I have something that about a quarter percent of individuals have in the US. A young specialist would know how to treat based on guidelines but beyond that there's little benefit in keeping up to date with the latest research unless it's a special interest for them (unlikely).

Good physicans are willing to read what their patients send them and adjust the care accordingly. Prevention in particular is problematic in the US. Informed patients will have better outcomes.


My PCP and I have a really good rapport, and so when I stated having weird confusing health problems they were quite happy to hear what I was finding in PubMed and then share their thoughts on it, and together we figured things out and got my situation handled. I thought it was a nicely complementary situation: they didn’t have the time to do a literature dive, and I didn’t have the expertise to fully understand what I was reading.

But I bet what happens more often is patients showing up with random unsubstantiated crap they found on Reddit or a content farm, and I can understand health care providers getting worn down by that sort of thing. I have a family member who believed he had Morgellon’s Disease, and talking to him about it was exhausting.


> Morgellons (/mɔːrˈɡɛlənz/) is the informal name of a self-diagnosed, scientifically unsubstantiated skin condition in which individuals have sores that they believe contain fibrous material.[1][2] Morgellons is not well understood, but the general medical consensus is that it is a form of delusional parasitosis,[3] on the psychiatric spectrum.[4]

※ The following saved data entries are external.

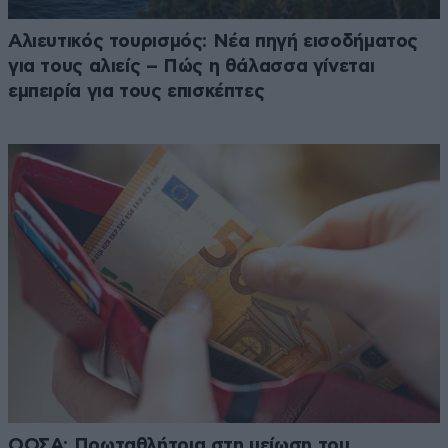
Αλιευτικός τουρισμός: Νέα πηγή εισοδήματος
για τους αλιείς – Πώς η θάλασσα γίνεται
εμπειρία για τους επισκέπτες
ΟΟΣΑ: Πρωταθλήτρια στη μείωση του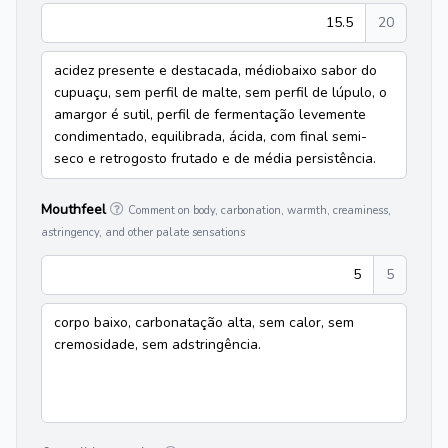
15.5
20
acidez presente e destacada, médiobaixo sabor do
cupuaçu, sem perfil de malte, sem perfil de lúpulo, o
amargor é sutil, perfil de fermentação levemente
condimentado, equilibrada, ácida, com final semi-
seco e retrogosto frutado e de média persistência.
Mouthfeel
Comment on body, carbonation, warmth, creaminess,
astringency, and other palate sensations
5
5
corpo baixo, carbonatação alta, sem calor, sem
cremosidade, sem adstringência.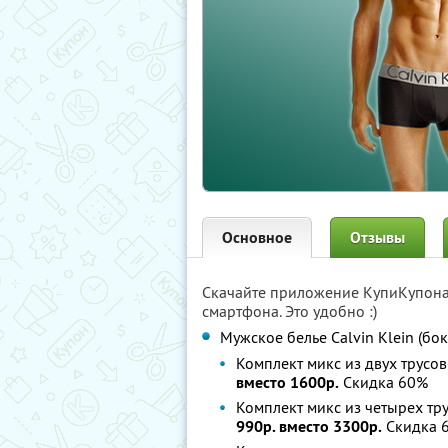
Основное
Отзывы
Скачайте приложение КупиКупон
смартфона. Это удобно :)
Мужское белье Calvin Klein (бо
Комплект микс из двух трусо
вместо 1600р.
Скидка 60%
Комплект микс из четырех тр
990р. вместо 3300р.
Скидка 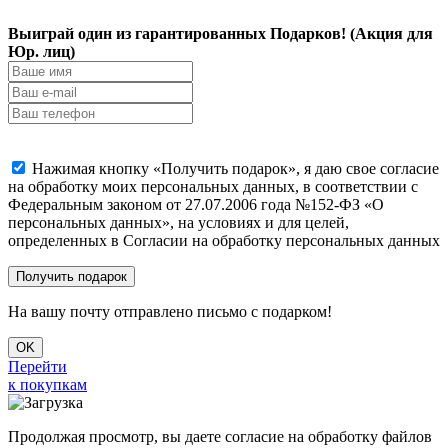
Выиграй один из гарантированных Подарков! (Акция для
Юр. лиц)
Нажимая кнопку «Получить подарок», я даю свое согласие
на обработку моих персональных данных, в соответствии с
Федеральным законом от 27.07.2006 года №152-ФЗ «О
персональных данных», на условиях и для целей,
определенных в Согласии на обработку персональных данных
На вашу почту отправлено письмо с подарком!
OK
Перейти
к покупкам
Продолжая просмотр, вы даете согласие на обработку файлов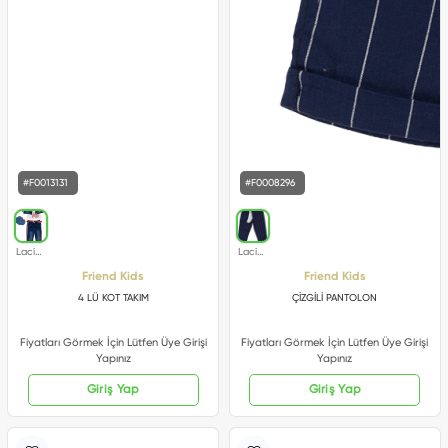
#F0013131
#F0008296
Friend Kids
Friend Kids
4 LÜ KOT TAKIM
ÇİZGİLİ PANTOLON
Fiyatları Görmek İçin Lütfen Üye Girişi
Fiyatları Görmek İçin Lütfen Üye Girişi
Yapınız
Yapınız
Giriş Yap
Giriş Yap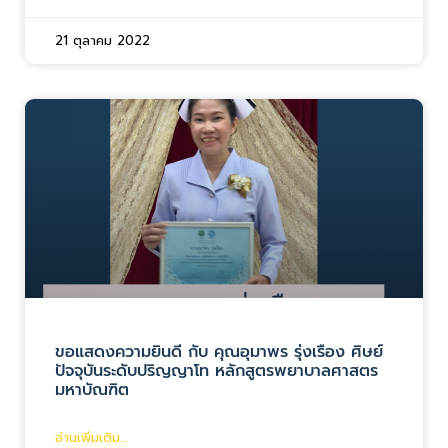
21 ตุลาคม 2022
ขอแสดงความยินดี กับ คุณอุมาพร รุ่งเรือง ศิษย์
ปัจจุบันระดับปริญญาโท หลักสูตรพยาบาลศาสตร
มหาบัณฑิต
อ่านเพิ่มเติม...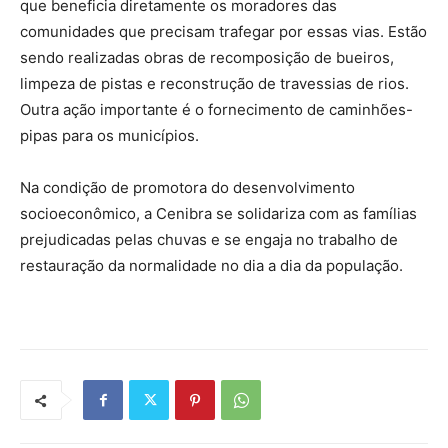
que beneficia diretamente os moradores das
comunidades que precisam trafegar por essas vias. Estão
sendo realizadas obras de recomposição de bueiros,
limpeza de pistas e reconstrução de travessias de rios.
Outra ação importante é o fornecimento de caminhões-
pipas para os municípios.
Na condição de promotora do desenvolvimento
socioeconômico, a Cenibra se solidariza com as famílias
prejudicadas pelas chuvas e se engaja no trabalho de
restauração da normalidade no dia a dia da população.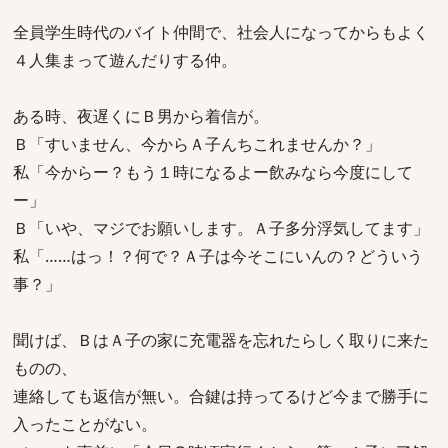
全員学生時代のバイト仲間で、社会人になってからもよく
４人集まって遊んだりする仲。
ある時、夜遅くにＢ男から着信が。
Ｂ「すいません、今からＡ子んちこれませんか？」
私「今からー？もう１時になるよー飲みなら今度にして
ー」
Ｂ「いや、マジでお願いします。Ａ子多分浮気してます」
私「……はっ！？何で？Ａ子は今そこにいんの？どういう
事？」
聞けば、ＢはＡ子の家に充電器を忘れたらしく取りに来た
ものの、
連絡しても返信が無い。合鍵は持ってるけど今まで勝手に
入ったことがない。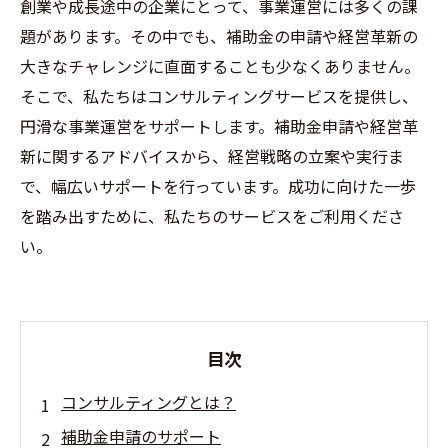
創業や成長途中の企業にとって、事業運営には多くの課
題があります。その中でも、補助金の申請や経営革新の
大きなチャレンジに直面することも少なくありません。
そこで、私たちはコンサルティングサービスを提供し、
円滑な事業運営をサポートします。補助金申請や経営革
新に関するアドバイスから、経営戦略の立案や実行ま
で、幅広いサポートを行っています。成功に向けた一歩
を踏み出すために、私たちのサービスをご利用くださ
い。
目次
コンサルティングとは？
補助金申請のサポート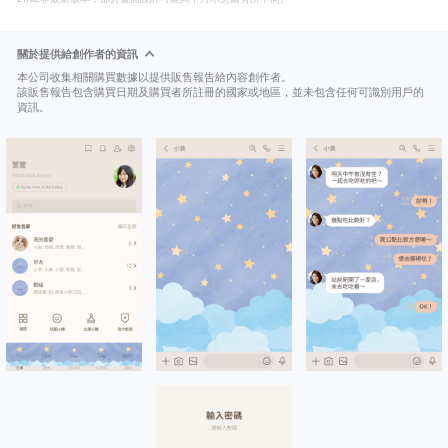
關於提供給創作者的資訊
本公司收集相關購買數據以提供販售報告給內容創作者。
該販售報告包含購買日期及購買者所註冊的國家或地區，並未包含任何可識別用戶的
資訊。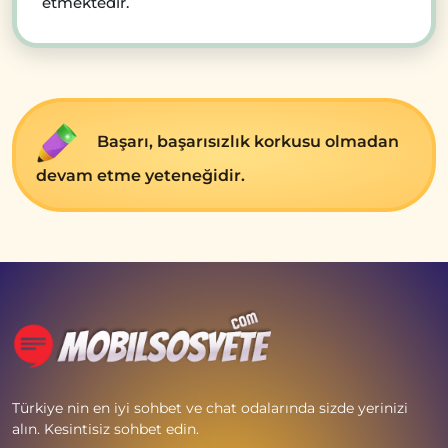
etmektedir.
Başarı, başarısızlık korkusu olmadan
devam etme yeteneğidir.
Türkiye nin en iyi sohbet ve chat odalarında sizde yerinizi
alın. Kesintisiz sohbet edin.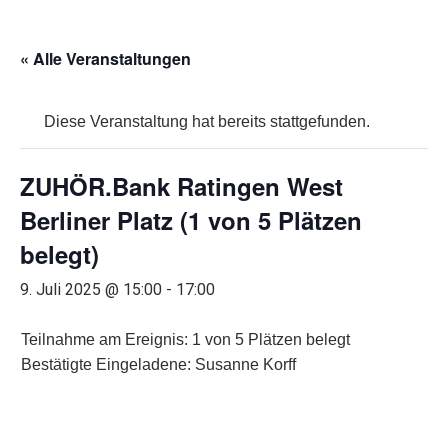
« Alle Veranstaltungen
Diese Veranstaltung hat bereits stattgefunden.
ZUHÖR.Bank Ratingen West
Berliner Platz (1 von 5 Plätzen
belegt)
9. Juli 2025 @ 15:00
-
17:00
Teilnahme am Ereignis: 1 von 5 Plätzen belegt
Bestätigte Eingeladene: Susanne Korff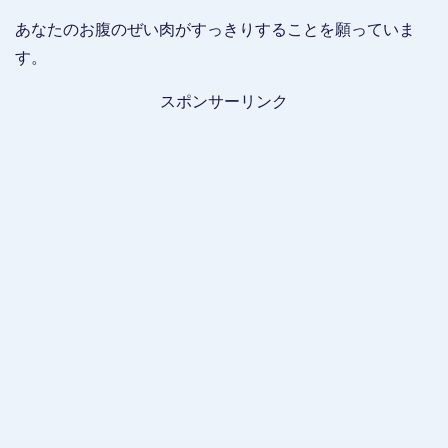
あなたのお腹のぜい肉がすっきりすることを願っていま
す。
スポンサーリンク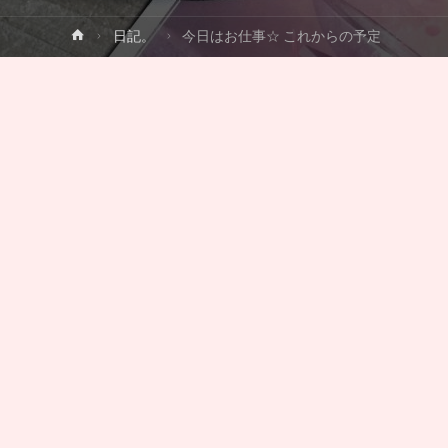
ホ
日記。
今日はお仕事☆ これからの予定
ー
ム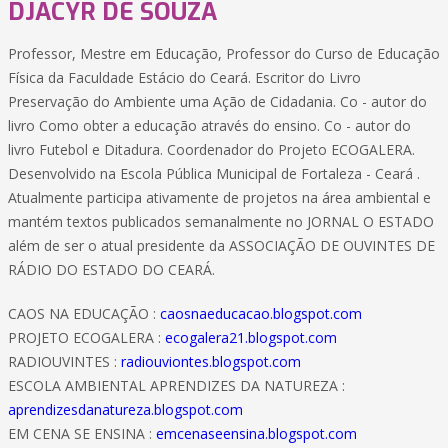
DJACYR DE SOUZA
Professor, Mestre em Educação, Professor do Curso de Educação
Física da Faculdade Estácio do Ceará. Escritor do Livro
Preservação do Ambiente uma Ação de Cidadania. Co - autor do
livro Como obter a educação através do ensino. Co - autor do
livro Futebol e Ditadura. Coordenador do Projeto ECOGALERA.
Desenvolvido na Escola Pública Municipal de Fortaleza - Ceará .
Atualmente participa ativamente de projetos na área ambiental e
mantém textos publicados semanalmente no JORNAL O ESTADO
além de ser o atual presidente da ASSOCIAÇÃO DE OUVINTES DE
RÁDIO DO ESTADO DO CEARÁ.
CAOS NA EDUCAÇÃO :
caosnaeducacao.blogspot.com
PROJETO ECOGALERA :
ecogalera21.blogspot.com
RADIOUVINTES :
radiouviontes.blogspot.com
ESCOLA AMBIENTAL APRENDIZES DA NATUREZA :
aprendizesdanatureza.blogspot.com
EM CENA SE ENSINA :
emcenaseensina.blogspot.com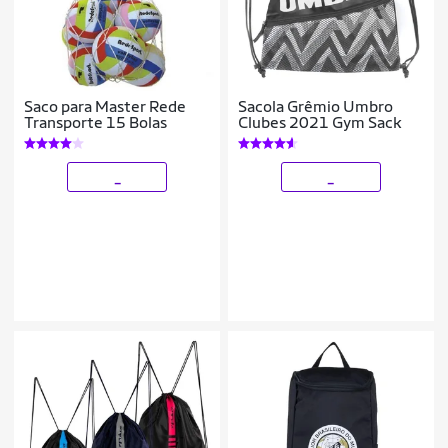
Saco para Master Rede
Sacola Grêmio Umbro
Transporte 15 Bolas
Clubes 2021 Gym Sack
_
_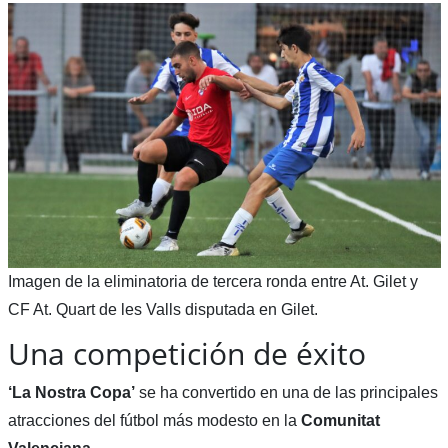
Imagen de la eliminatoria de tercera ronda entre At. Gilet y
CF At. Quart de les Valls disputada en Gilet.
Una competición de éxito
‘La Nostra Copa’
se ha convertido en una de las principales
atracciones del fútbol más modesto en la
Comunitat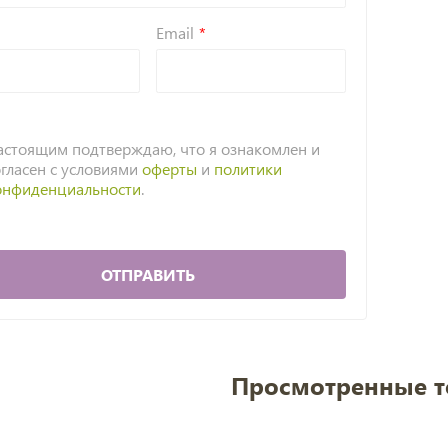
Email
астоящим подтверждаю, что я ознакомлен и
огласен с условиями
оферты
и
политики
онфиденциальности
.
ОТПРАВИТЬ
Просмотренные 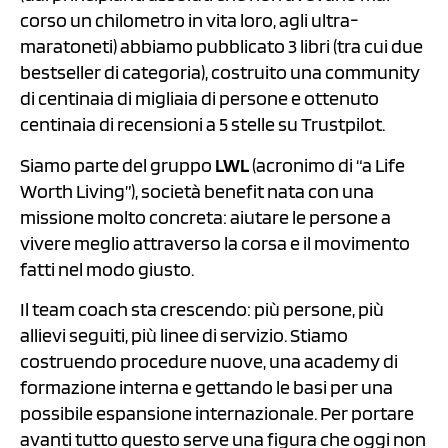
corso un chilometro in vita loro, agli ultra-
maratoneti) abbiamo pubblicato 3 libri (tra cui due
bestseller di categoria), costruito una community
di centinaia di migliaia di persone e ottenuto
centinaia di recensioni a 5 stelle su Trustpilot.
Siamo parte del gruppo
LWL
(acronimo di “a Life
Worth Living”), società benefit nata con una
missione molto concreta: aiutare le persone a
vivere meglio attraverso la corsa e il movimento
fatti nel modo giusto.
Il team coach sta crescendo: più persone, più
allievi seguiti, più linee di servizio. Stiamo
costruendo procedure nuove, una academy di
formazione interna e gettando le basi per una
possibile espansione internazionale. Per portare
avanti tutto questo serve una figura che oggi non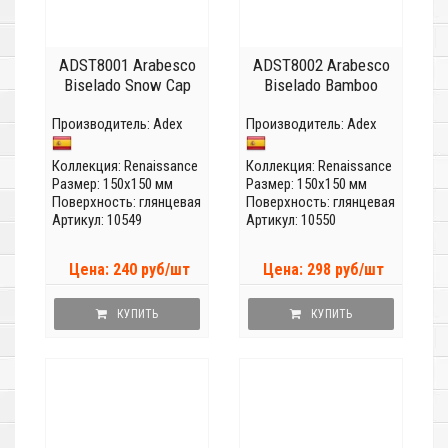
ADST8001 Arabesco
ADST8002 Arabesco
Biselado Snow Cap
Biselado Bamboo
Производитель:
Adex
Производитель:
Adex
Коллекция:
Renaissance
Коллекция:
Renaissance
Размер: 150x150 мм
Размер: 150x150 мм
Поверхность: глянцевая
Поверхность: глянцевая
Артикул: 10549
Артикул: 10550
Цена: 240 руб/шт
Цена: 298 руб/шт
КУПИТЬ
КУПИТЬ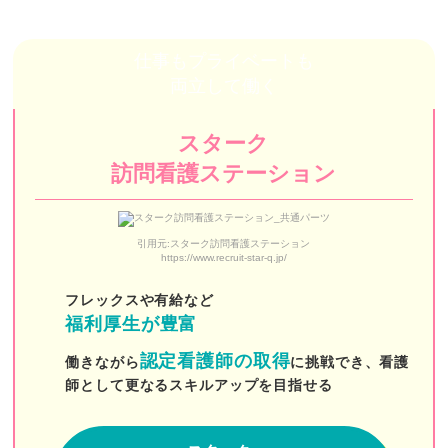
ウィル
ISM訪問看護ステーション
仕事もプライベートも
両立して働く
訪問看護ステーションナースであんしん
しもいぐさ正吉苑
スターク
大地訪問看護ステーション
訪問看護ステーション
東雲訪問看護ステーション
引用元:スターク訪問看護ステーション
セントケア東京
https://www.recruit-star-q.jp/
ハピネスケア
フレックスや有給など
福利厚生が豊富
砂町訪問看護ステーション
認定看護師の取得
働きながら
に挑戦でき、看護
九段訪問看護ステーション
師として更なるスキルアップを目指せる
えがおさんさん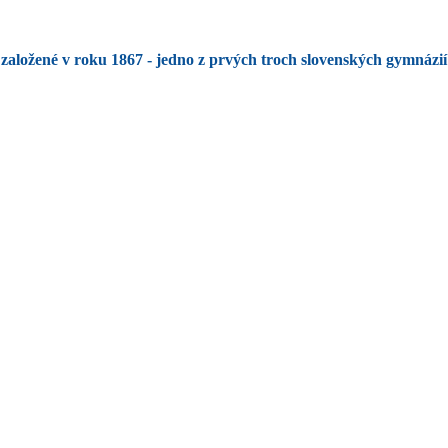
založené v roku 1867 - jedno z prvých troch slovenských gymnázií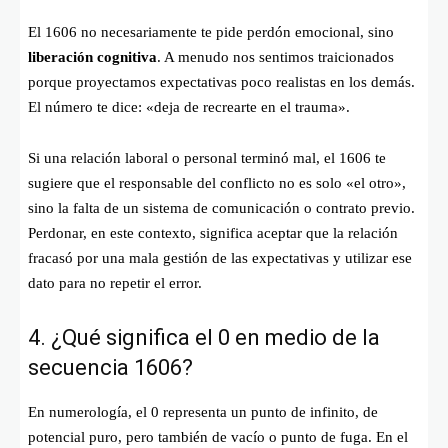
El 1606 no necesariamente te pide perdón emocional, sino
liberación cognitiva
. A menudo nos sentimos traicionados
porque proyectamos expectativas poco realistas en los demás.
El número te dice: «deja de recrearte en el trauma».
Si una relación laboral o personal terminó mal, el 1606 te
sugiere que el responsable del conflicto no es solo «el otro»,
sino la falta de un sistema de comunicación o contrato previo.
Perdonar, en este contexto, significa aceptar que la relación
fracasó por una mala gestión de las expectativas y utilizar ese
dato para no repetir el error.
4. ¿Qué significa el 0 en medio de la
secuencia 1606?
En numerología, el 0 representa un punto de infinito, de
potencial puro, pero también de vacío o punto de fuga. En el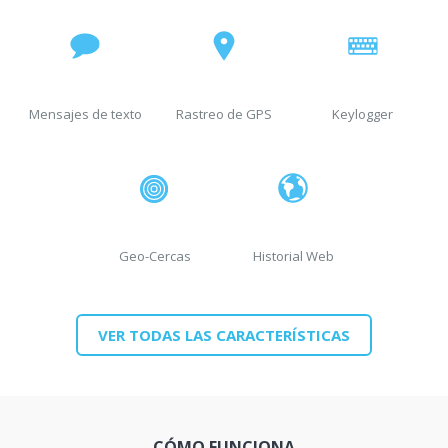
Mensajes de texto
Rastreo de GPS
Keylogger
Geo-Cercas
Historial Web
VER TODAS LAS CARACTERÍSTICAS
CÓMO FUNCIONA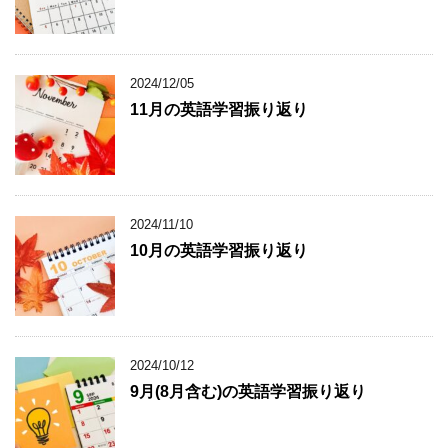
2024/12/05
11月の英語学習振り返り
2024/11/10
10月の英語学習振り返り
2024/10/12
9月(8月含む)の英語学習振り返り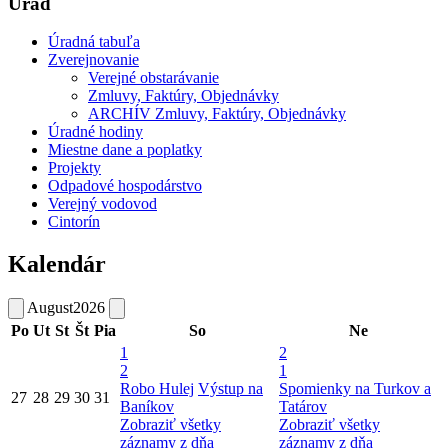
Úrad
Úradná tabuľa
Zverejnovanie
Verejné obstarávanie
Zmluvy, Faktúry, Objednávky
ARCHÍV Zmluvy, Faktúry, Objednávky
Úradné hodiny
Miestne dane a poplatky
Projekty
Odpadové hospodárstvo
Verejný vodovod
Cintorín
Kalendár
August
2026
Po
Ut
St
Št
Pia
So
Ne
1
2
2
1
Robo Hulej
Výstup na
Spomienky na Turkov a
27
28
29
30
31
Baníkov
Tatárov
Zobraziť všetky
Zobraziť všetky
záznamy z dňa
záznamy z dňa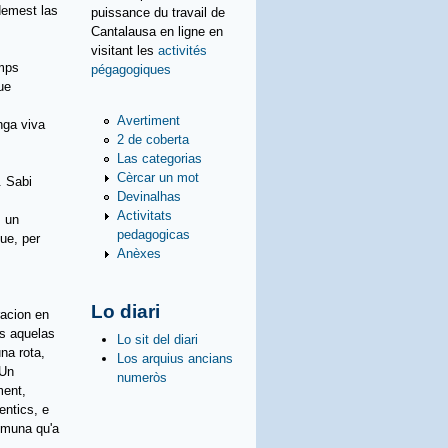
 demest las
puissance du travail de
Cantalausa en ligne en
visitant les
activités
amps
pégagogiques
ue
Avertiment
nga viva
2 de coberta
Las categorias
Cèrcar un mot
.
Sabi
Devinalhas
Activitats
s un
pedagogicas
ue, per
Anèxes
Lo diari
racion en
as aquelas
Lo sit del diari
na rota,
Los arquius ancians
 Un
numeròs
ment,
entics, e
omuna qu'a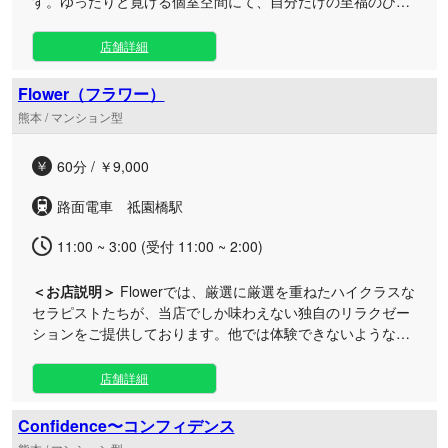
す。ゆったりと寛げる個室空間にて、自分だけの至福のひと
ときを心ゆくまでお過ごしいただけます。 日頃のお仕事や日
常で疲れた男性のお客様へ、極上のトリートメントをご提供
店舗詳細
いたします。 店内は周りの視線を気にせずリラックスできる
個室型のプライベート空間をご用意。じんわりと温めたオイ
Flower（フラワー）
ルを使用し、全身の緊張を優しく解きほぐしていきます。 各
熊本 / マンション型
エリアのルームはアクセスも良好で、お仕事帰りや休日のお
出かけの合間など、日常のリフレッシュにいつでも気軽にお
60分 / ￥9,000
立ち寄りいただけます。心を込めた丁寧なおもてなしで、皆
様のお越しを心よりお待ちしております。
路面電車 祗園橋駅
11:00 ~ 3:00 (受付 11:00 ~ 2:00)
＜お店説明＞
Flowerでは、厳選に厳選を重ねたハイクラスな
セラピストたちが、当店でしか味わえない独自のリラクゼー
ションをご提供しております。他では体験できないような、
至福のひとときをお約束いたします。 日々の喧騒から離れ、
心身ともに深く癒やされたい大人の方へ向けた、貴方様だけ
店舗詳細
の特別なプライベート空間をご用意しております。周囲を気
にすることなくリラックスできるお部屋で、洗練されたおも
Confidence〜コンフィデンス
てなしと、お客様お一人おひとりに寄り添う極上の施術をご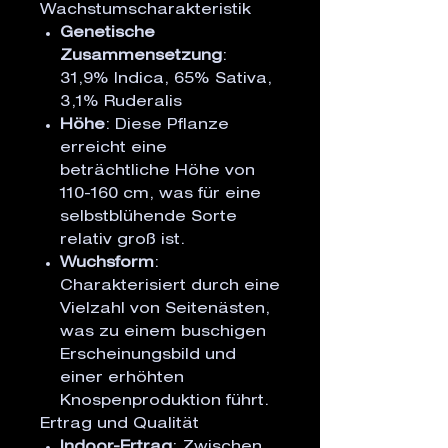
Wachstumscharakteristik
Genetische
Zusammensetzung
:
31,9% Indica, 65% Sativa,
3,1% Ruderalis
Höhe
: Diese Pflanze
erreicht eine
beträchtliche Höhe von
110-160 cm, was für eine
selbstblühende Sorte
relativ groß ist.
Wuchsform
:
Charakterisiert durch eine
Vielzahl von Seitenästen,
was zu einem buschigen
Erscheinungsbild und
einer erhöhten
Knospenproduktion führt.
Ertrag und Qualität
Indoor-Ertrag
: Zwischen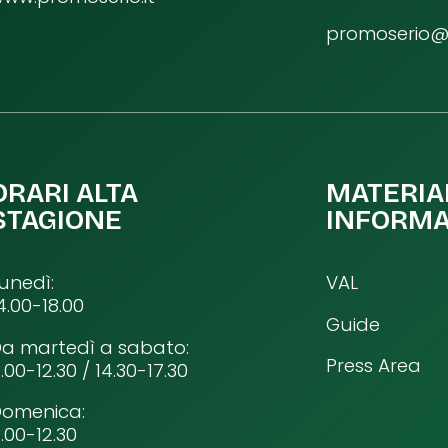
promoserio@p
ORARI ALTA
MATERIA
STAGIONE
INFORMA
unedì:
VAL
4.00-18.00
Guide
a martedì a sabato:
Press Area
.00-12.30 / 14.30-17.30
Domenica:
.00-12.30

Your family member... mistakenly believed that he had a psychiatric condition involving a mistaken belief?


No, he believed he had Technicolor skin parasites. Suggesting it might be a psychiatric condition was a good way to start a nasty fight.

I’ve observed people in this “community” from a distance.

Does your family member have the sores?


I think this is similar in other fields, and appears to be related to your self-esteem. Some junior (and sometimes even senior) developers may have hard time accepting improvements on their design and code. If you are identified with your code, you may be unwilling to listen to suggestions from others. If you are confident, you will happily accept and consider suggestions from others and are able to admit that anything can be improved, and others can give you valuable insight.

Similarly, it appears that some doctors are willing to accept that they have limited amount of time to learn about specific topics, and that a research-oriented and intelligent patient very interested in few topics can easily know more about it. In such a case a conducive mutual learning experience may happen.

One doctor told me that what he is offering is statistical advice, because some diseases may be very rare and so it makes sense to rule out more common diseases first.

Other doctors may become defensive, if they have the idea that the doctor has the authority and patients should just accept that.


which includes me / my parents, though we found a thankfully excellent primary care doctor while I was growing up who took the new information in stride and chased promising paths we managed to find. we learned a lot from each other in the process.

doctors don't generally have the time or inclination to spend unpaid time doing specialized research for one of their many patients. competent layman efforts are generally huge wastes of time compared to asking a specialist, but in the absence of a specialist they can still be extremely useful, and specialists don't know everything either. plus there aren't always specialists, whether affordable/accessible or sometimes existent at all.